> **Testo selezionato**
= = = = =
In realtà le trattative per cercare un accordo fiscale internazionale risalgono addirittura al 2013. Ma le posizioni di Europa e Stati Uniti sono stati per anni distanti all'interno  dell’Ocse, in particolare sulla tassazione delle grandi società tecnologiche statunitensi. Il clima è però cambiato con l'avvio della presidenza  di Joe Biden che ha di fatto corretto la rotta di Donald Trump.

Le maggiori tensioni erano soprattutto tra Parigi e Washington. La Francia è stato il primo Paese a provare ad andare oltre il lento processo avviato dall'Ocse sulla tassazione degli utili, scegliendo la strada  del prelievo esclusivamente sui ricavi digitali delle grandi imprese. Dopo anni di minacce tra Usa ed Europa e i ripetuti tentativi dell'Ocse di trovare una linea comune, a cambiare la rotta è stato il cambio di testimone a Washington, unito alle crescenti pressioni dell'Europa per arrivare a un adeguamento del fisco all'era digitale, tanto più necessaria ora, dopo la rivoluzione anche digitale  impressa dalla pandemia.
= = = = =
> **Dati forniti**

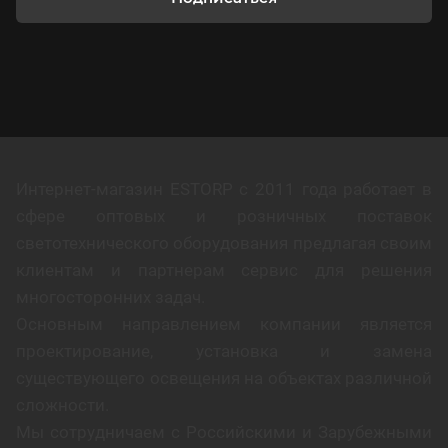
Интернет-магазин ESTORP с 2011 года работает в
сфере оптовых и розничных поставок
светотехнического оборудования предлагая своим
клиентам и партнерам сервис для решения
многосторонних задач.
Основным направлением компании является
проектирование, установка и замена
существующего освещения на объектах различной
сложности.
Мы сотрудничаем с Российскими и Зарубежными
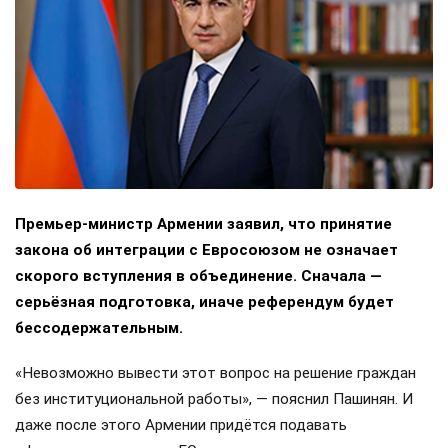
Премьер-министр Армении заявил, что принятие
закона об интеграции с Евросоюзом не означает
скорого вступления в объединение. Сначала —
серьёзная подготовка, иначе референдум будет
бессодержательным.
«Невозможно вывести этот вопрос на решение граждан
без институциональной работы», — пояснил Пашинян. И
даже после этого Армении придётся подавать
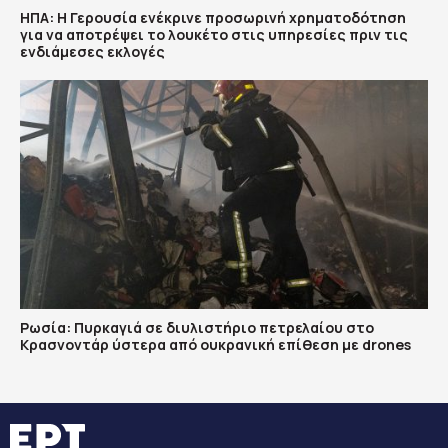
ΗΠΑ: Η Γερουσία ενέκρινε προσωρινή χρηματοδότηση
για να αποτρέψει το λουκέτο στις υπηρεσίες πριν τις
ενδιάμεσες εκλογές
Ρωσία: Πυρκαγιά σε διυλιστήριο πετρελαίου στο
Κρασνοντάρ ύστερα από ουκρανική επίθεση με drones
= = = = =
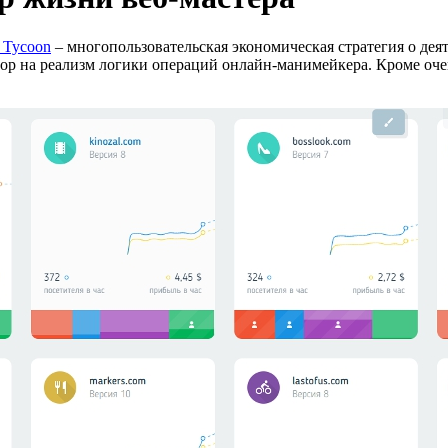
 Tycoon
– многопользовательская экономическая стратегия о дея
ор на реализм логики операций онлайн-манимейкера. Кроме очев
= = = = =
> **Obiettivo del compito**
Riporta ogni nome di luogo (continente, paese o città) citato nel testo selezionato. Scrivi ciascun nome una sola volta e nella forma in cui compare.

> **Soluzione del compito**
Europa, Stati Uniti, Parigi, Washington, Francia, Usa